In each of the rows below, switch "Candler-McAfee" to "Candler McAfee" and write out the text again with nothing else changed. Leave the pictures out of your answer.

EXTRACTED INFORMATION:
● ● ● ● ●

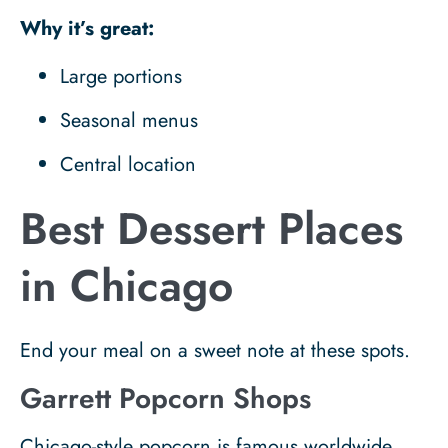
Why it’s great:
Large portions
Seasonal menus
Central location
Best Dessert Places
in Chicago
End your meal on a sweet note at these spots.
Garrett Popcorn Shops
Chicago-style popcorn is famous worldwide.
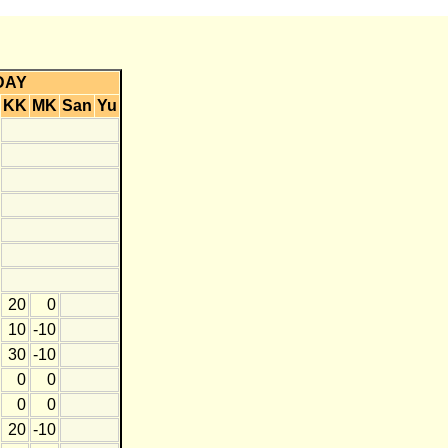
DAY
KK
MK
San
Yu
20
0
10
-10
30
-10
0
0
0
0
20
-10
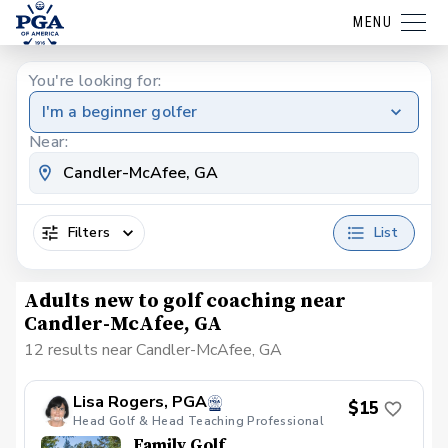
MENU
You're looking for:
I'm a beginner golfer
Near:
Filters
List
Adults new to golf coaching near
Candler-McAfee, GA
12 results near Candler-McAfee, GA
Lisa Rogers, PGA
$15
Head Golf & Head Teaching Professional
Family Golf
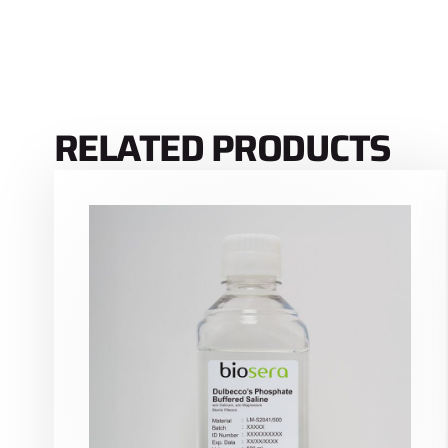
RELATED PRODUCTS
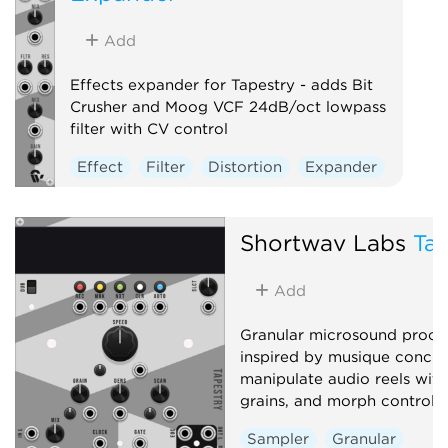
Add
Effects expander for Tapestry - adds Bit
Crusher and Moog VCF 24dB/oct lowpass
filter with CV control
Effect
Filter
Distortion
Expander
Shortwav Labs
Tap
Add
Granular microsound proce
inspired by musique concrè
manipulate audio reels with 
grains, and morph controls
Sampler
Granular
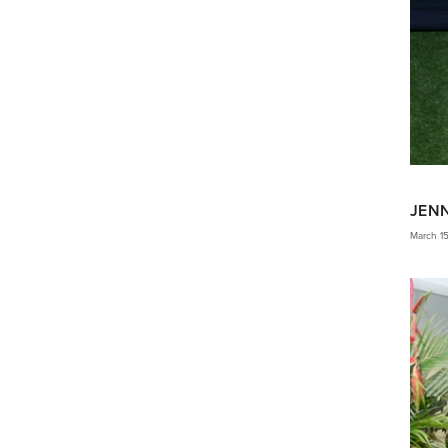
JEN
March 1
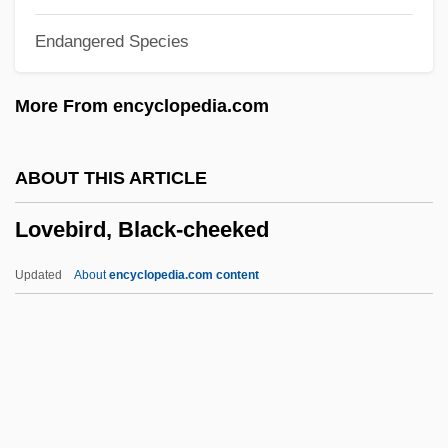
Love, The Magician
Endangered Species
Love, Susan M.
Love, Susan (1948–)
More From encyclopedia.com
Love, Spurned
Love, Shirley
ABOUT THIS ARTICLE
Love, Ronald S(cott) 1955-
Lovebird, Black-cheeked
Love, Ronald S(cott)
Love, Ripeka Wharawhara (1882–1953)
Updated
About
encyclopedia.com content
Love, Nat
Love, Nancy (1914–1976)
Love, Nancy
Lovebird, Black-Cheeked
Lovechild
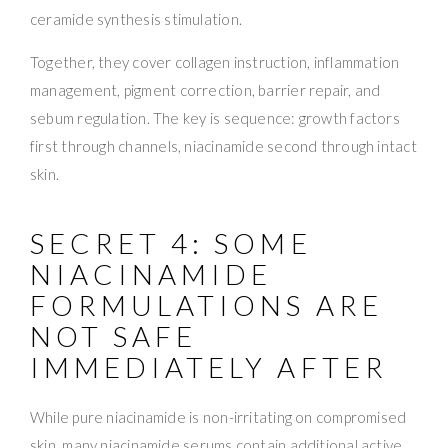
ceramide synthesis stimulation.
Together, they cover collagen instruction, inflammation
management, pigment correction, barrier repair, and
sebum regulation. The key is sequence: growth factors
first through channels, niacinamide second through intact
skin.
SECRET 4: SOME
NIACINAMIDE
FORMULATIONS ARE
NOT SAFE
IMMEDIATELY AFTER
While pure niacinamide is non-irritating on compromised
skin, many niacinamide serums contain additional active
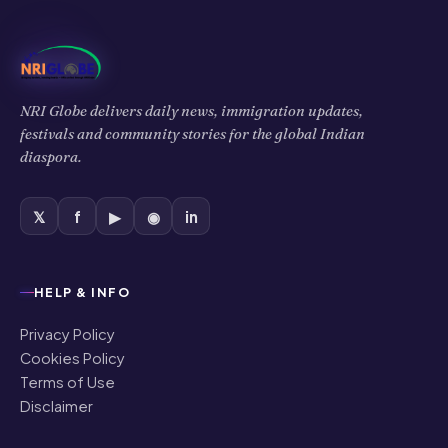
NRI Globe delivers daily news, immigration updates,
festivals and community stories for the global Indian
diaspora.
𝕏
f
▶
◉
in
HELP & INFO
Privacy Policy
Cookies Policy
Terms of Use
Disclaimer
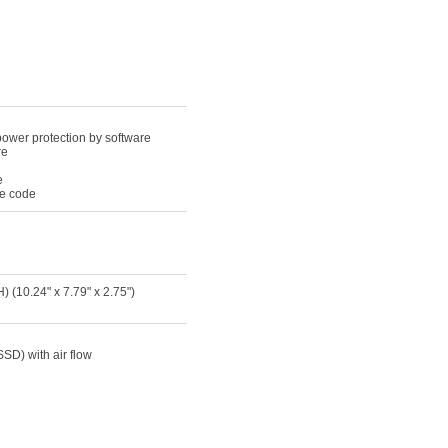
power protection by software
re
e
le code
(10.24" x 7.79" x 2.75")
SSD) with air flow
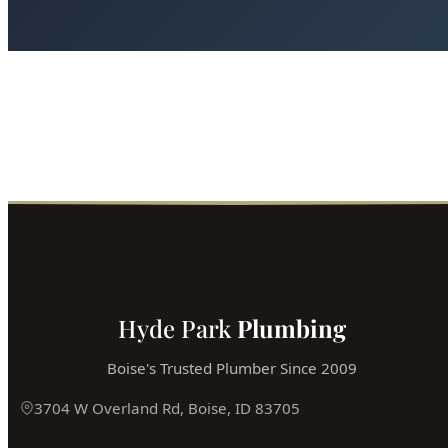
Hyde Park
Plumbing
Boise's Trusted Plumber Since 2009
3704 W Overland Rd, Boise, ID 83705
(208) 871-9113
service@hydepark-plumbing.com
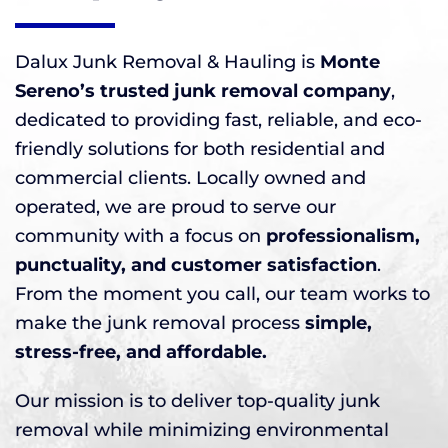
Dalux Junk Removal & Hauling is
Monte
Sereno’s trusted junk removal company
,
dedicated to providing fast, reliable, and eco-
friendly solutions for both residential and
commercial clients. Locally owned and
operated, we are proud to serve our
community with a focus on
professionalism,
punctuality, and customer satisfaction
.
From the moment you call, our team works to
make the junk removal process
simple,
stress-free, and affordable.
Our mission is to deliver top-quality junk
removal while minimizing environmental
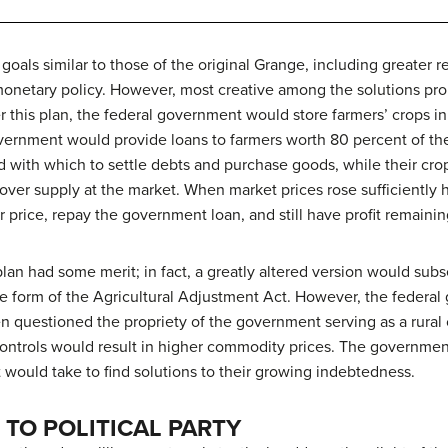
als similar to those of the original Grange, including greater re
l monetary policy. However, most creative among the solutions p
der this plan, the federal government would store farmers’ crops 
vernment would provide loans to farmers worth 80 percent of the
with which to settle debts and purchase goods, while their cro
l over supply at the market. When market prices rose sufficiently
r price, repay the government loan, and still have profit remainin
lan had some merit; in fact, a greatly altered version would su
he form of the Agricultural Adjustment Act. However, the federa
 questioned the propriety of the government serving as a rural 
ontrols would result in higher commodity prices. The government’
 would take to find solutions to their growing indebtedness.
TO POLITICAL PARTY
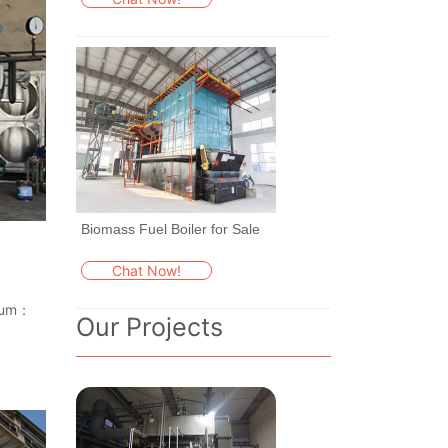
Biomass Fuel Boiler for Sale
Chat Now!
dium：
Our Projects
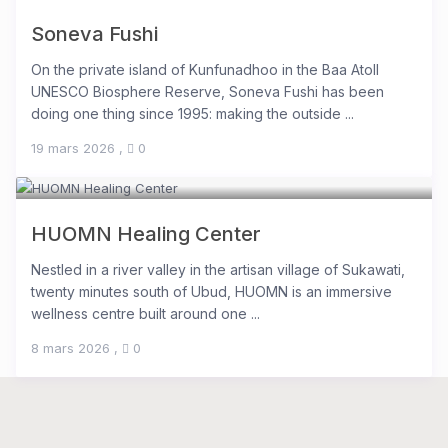
Soneva Fushi
On the private island of Kunfunadhoo in the Baa Atoll
UNESCO Biosphere Reserve, Soneva Fushi has been
doing one thing since 1995: making the outside ...
19 mars 2026
,
0
HUOMN Healing Center
Nestled in a river valley in the artisan village of Sukawati,
twenty minutes south of Ubud, HUOMN is an immersive
wellness centre built around one ...
8 mars 2026
,
0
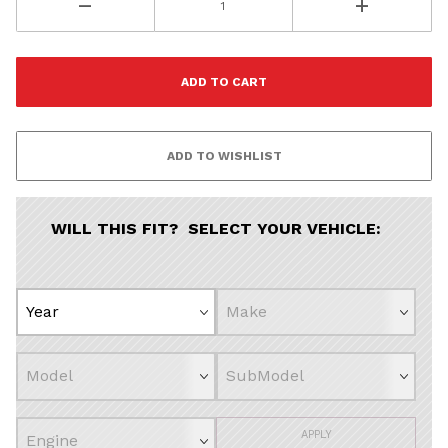
WILL THIS FIT? SELECT YOUR VEHICLE:
APPLY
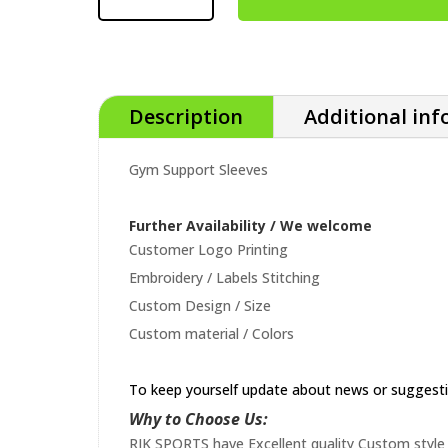
Description
Additional in
Gym Support Sleeves
Further Availability / We welcome
Customer Logo Printing
Embroidery / Labels Stitching
Custom Design / Size
Custom material / Colors
To keep yourself update about news or suggest
Why to Choose Us:
RIK SPORTS have Excellent quality Custom style 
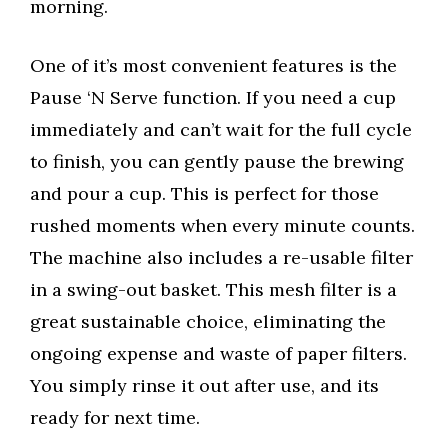
morning.
One of it’s most convenient features is the
Pause ‘N Serve function. If you need a cup
immediately and can’t wait for the full cycle
to finish, you can gently pause the brewing
and pour a cup. This is perfect for those
rushed moments when every minute counts.
The machine also includes a re-usable filter
in a swing-out basket. This mesh filter is a
great sustainable choice, eliminating the
ongoing expense and waste of paper filters.
You simply rinse it out after use, and its
ready for next time.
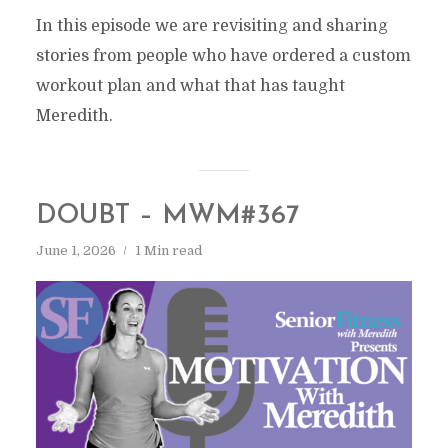
In this episode we are revisiting and sharing
stories from people who have ordered a custom
workout plan and what that has taught
Meredith.
DOUBT – MWM#367
June 1, 2026
1 Min read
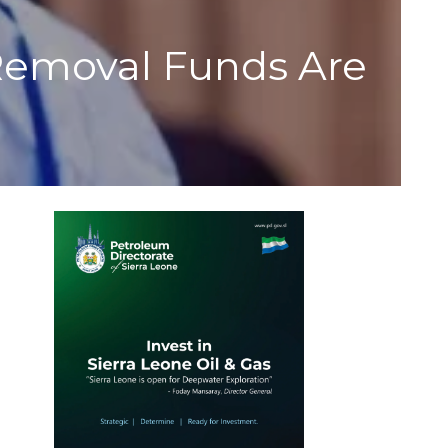
 Removal Funds Are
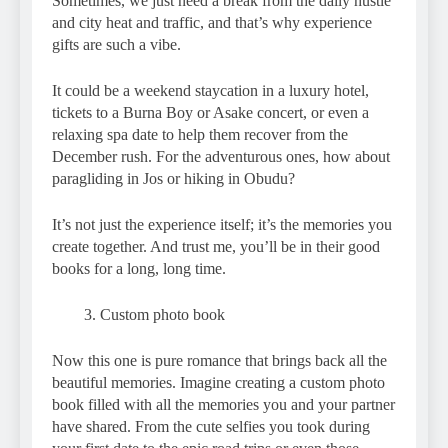
Sometimes, we just need a break from the daily hustle
and city heat and traffic, and that’s why experience
gifts are such a vibe.
It could be a weekend staycation in a luxury hotel,
tickets to a Burna Boy or Asake concert, or even a
relaxing spa date to help them recover from the
December rush. For the adventurous ones, how about
paragliding in Jos or hiking in Obudu?
It’s not just the experience itself; it’s the memories you
create together. And trust me, you’ll be in their good
books for a long, long time.
Custom photo book
Now this one is pure romance that brings back all the
beautiful memories. Imagine creating a custom photo
book filled with all the memories you and your partner
have shared. From the cute selfies you took during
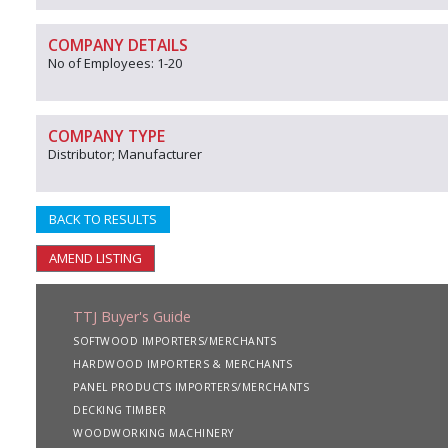
COMPANY DETAILS
No of Employees: 1-20
COMPANY TYPE
Distributor; Manufacturer
BACK TO RESULTS
AMEND LISTING
TTJ Buyer's Guide
SOFTWOOD IMPORTERS/MERCHANTS
HARDWOOD IMPORTERS & MERCHANTS
PANEL PRODUCTS IMPORTERS/MERCHANTS
DECKING TIMBER
WOODWORKING MACHINERY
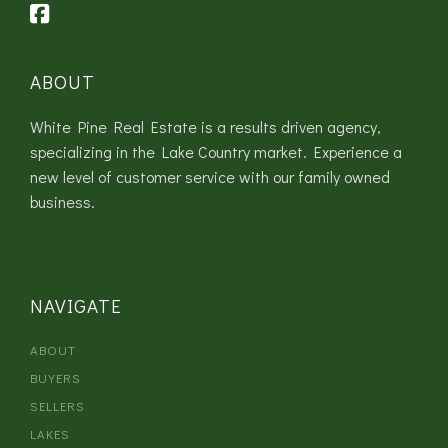
ABOUT
White Pine Real Estate is a results driven agency,
specializing in the Lake Country market. Experience a
new level of customer service with our family owned
business.
NAVIGATE
ABOUT
BUYERS
SELLERS
LAKES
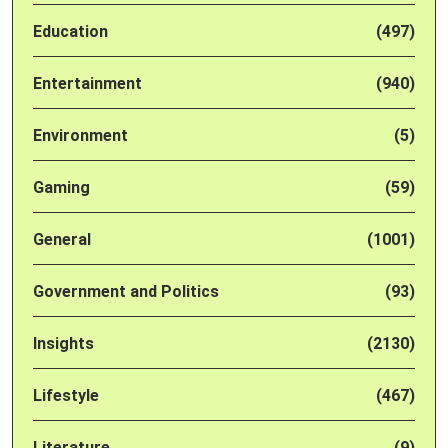
Education
(497)
Entertainment
(940)
Environment
(5)
Gaming
(59)
General
(1001)
Government and Politics
(93)
Insights
(2130)
Lifestyle
(467)
Literature
(9)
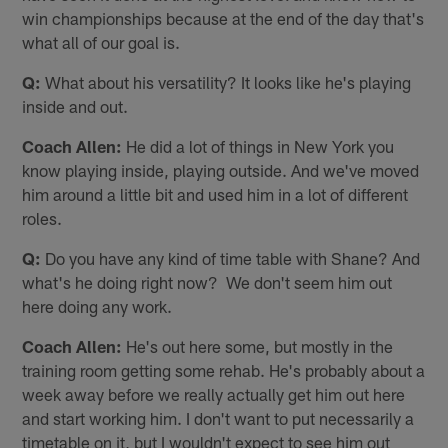
win championships because at the end of the day that's
what all of our goal is.
Q:
What about his versatility? It looks like he's playing
inside and out.
Coach Allen:
He did a lot of things in New York you
know playing inside, playing outside. And we've moved
him around a little bit and used him in a lot of different
roles.
Q:
Do you have any kind of time table with Shane? And
what's he doing right now? We don't seem him out
here doing any work.
Coach Allen:
He's out here some, but mostly in the
training room getting some rehab. He's probably about a
week away before we really actually get him out here
and start working him. I don't want to put necessarily a
timetable on it, but I wouldn't expect to see him out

● ● ● ● ●

ANSWER BOX:
Why it’s great:
Large portions
Seasonal menus
Central location
Best Dessert Places
in Chicago
End your meal on a sweet note at these spots.
Garrett Popcorn Shops
Chicago-style popcorn is famous worldwide.
DAY
KK
MK
San
Yu
20
0
10
-10
30
-10
0
0
0
0
20
-10
MENU
You're looking for:
I'm a beginner golfer
Near:
Filters
List
Adults new to golf coaching near
Candler McAfee, GA
12 results near Candler McAfee, GA
Lisa Rogers, PGA
$15
Head Golf & Head Teaching Professional
Family Golf
RELATED PRODUCTS
Add
Effects expander for Tapestry - adds Bit
Crusher and Moog VCF 24dB/oct lowpass
filter with CV control
Effect
Filter
Distortion
Expander
Shortwav Labs
Tap
Add
Granular microsound proce
inspired by musique concrè
manipulate audio reels with 
grains, and morph controls
Sampler
Granular
JEN
March 1
Love, The Magician
Endangered Species
Love, Susan M.
Love, Susan (1948–)
More From encyclopedia.com
Love, Spurned
Love, Shirley
ABOUT THIS ARTICLE
Love, Ronald S(cott) 1955-
Lovebird, Black-cheeked
Love, Ronald S(cott)
Love, Ripeka Wharawhara (1882–1953)
Updated
About
encyclopedia.com content
Love, Nat
Love, Nancy (1914–1976)
Love, Nancy
Lovebird, Black-Cheeked
Lovechild
ceramide synthesis stimulation.
Together, they cover collagen instruction, inflammation
management, pigment correction, barrier repair, and
sebum regulation. The key is sequence: growth factors
first through channels, niacinamide second through intact
skin.
SECRET 4: SOME
NIACINAMIDE
FORMULATIONS ARE
NOT SAFE
IMMEDIATELY AFTER
While pure niacinamide is non-irritating on compromised
skin, many niacinamide serums contain additional active
NRI Globe delivers daily news, immigration updates,
festivals and community stories for the global Indian
diaspora.
𝕏
f
▶
◉
in
HELP & INFO
Privacy Policy
Cookies Policy
Terms of Use
Disclaimer
power protection by software
re
e
le code
(10.24" x 7.79" x 2.75")
SSD) with air flow
Hyde Park
Plumbing
Boise's Trusted Plumber Since 2009
3704 W Overland Rd, Boise, ID 83705
(208) 871-9113
service@hydepark-plumbing.com
Dalux Junk Removal & Hauling is
Monte
Sereno’s trusted junk removal company
,
dedicated to providing fast, reliable, and eco-
friendly solutions for both residential and
commercial clients. Locally owned and
operated, we are proud to serve our
community with a focus on
professionalism,
punctuality, and customer satisfaction
.
From the moment you call, our team works to
make the junk removal process
simple,
stress-free, and affordable.
Our mission is to deliver top-quality junk
removal while minimizing environmental
als similar to those of the original Grange, including greater re
l monetary policy. However, most creative among the solutions p
der this plan, the federal government would store farmers’ crops 
vernment would provide loans to farmers worth 80 percent of the
with which to settle debts and purchase goods, while their cro
l over supply at the market. When market prices rose sufficiently
r price, repay the government loan, and still have profit remainin
lan had some merit; in fact, a greatly altered version would su
he form of the Agricultural Adjustment Act. However, the federa
 questioned the propriety of the government serving as a rural 
ontrols would result in higher commodity prices. The government’
 would take to find solutions to their growing indebtedness.
TO POLITICAL PARTY
Biomass Fuel Boiler for Sale
Chat Now!
dium：
Our Projects
Soneva Fushi
On the private island of Kunfunadhoo in the Baa Atoll
UNESCO Biosphere Reserve, Soneva Fushi has been
doing one thing since 1995: making the outside ...
19 mars 2026
,
0
HUOMN Healing Center
Nestled in a river valley in the artisan village of Sukawati,
twenty minutes south of Ubud, HUOMN is an immersive
wellness centre built around one ...
8 mars 2026
,
0
WILL THIS FIT? SELECT YOUR VEHICLE:
APPLY
Description
Additional in
Gym Support Sleeves
Further Availability / We welcome
Customer Logo Printing
Embroidery / Labels Stitching
Custom Design / Size
Custom material / Colors
To keep yourself update about news or suggest
Why to Choose Us:
RIK SPORTS have Excellent quality Custom style 
morning.
One of it’s most convenient features is the
Pause ‘N Serve function. If you need a cup
immediately and can’t wait for the full cycle
to finish, you can gently pause the brewing
and pour a cup. This is perfect for those
rushed moments when every minute counts.
The machine also includes a re-usable filter
in a swing-out basket. This mesh filter is a
great sustainable choice, eliminating the
ongoing expense and waste of paper filters.
You simply rinse it out after use, and its
ready for next time.
In this episode we are revisiting and sharing
stories from people who have ordered a custom
workout plan and what that has taught
Meredith.
DOUBT – MWM#367
June 1, 2026
1 Min read
 Removal Funds Are
Sometimes, we just need a break from the daily hustle
and city heat and traffic, and that’s why experience
gifts are such a vibe.
It could be a weekend staycation in a luxury hotel,
tickets to a Burna Boy or Asake concert, or even a
relaxing spa date to help them recover from the
December rush. For the adventurous ones, how about
paragliding in Jos or hiking in Obudu?
It’s not just the experience itself; it’s the memories you
create together. And trust me, you’ll be in their good
books for a long, long time.
Custom photo book
Now this one is pure romance that brings back all the
beautiful memories. Imagine creating a custom photo
book filled with all the memories you and your partner
have shared. From the cute selfies you took during
COMPANY DETAILS
No of Employees: 1-20
COMPANY TYPE
Distributor; Manufacturer
BACK TO RESULTS
AMEND LISTING
TTJ Buyer's Guide
SOFTWOOD IMPORTERS/MERCHANTS
HARDWOOD IMPORTERS & MERCHANTS
PANEL PRODUCTS IMPORTERS/MERCHANTS
DECKING TIMBER
WOODWORKING MACHINERY
ABOUT
White Pine Real Estate is a results driven agency,
specializing in the Lake Country market. Experience a
new level of customer service with our family owned
business.
NAVIGATE
ABOUT
BUYERS
SELLERS
LAKES
Education
(497)
Entertainment
(940)
Environment
(5)
Gaming
(59)
General
(1001)
Government and Politics
(93)
Insights
(2130)
Lifestyle
(467)
Literature
(9)
win championships because at the end of the day that's
what all of our goal is.
Q:
What about his versatility? It looks like he's playing
inside and out.
Coach Allen:
He did a lot of things in New York you
know playing inside, playing outside. And we've moved
him around a little bit and used him in a lot of different
roles.
Q:
Do you have any kind of time table with Shane? And
what's he doing right now? We don't seem him out
here doing any work.
Coach Allen:
He's out here some, but mostly in the
training room getting some rehab. He's probably about a
week away before we really actually get him out here
and start working him. I don't want to put necessarily a
timetable on it, but I wouldn't expect to see him out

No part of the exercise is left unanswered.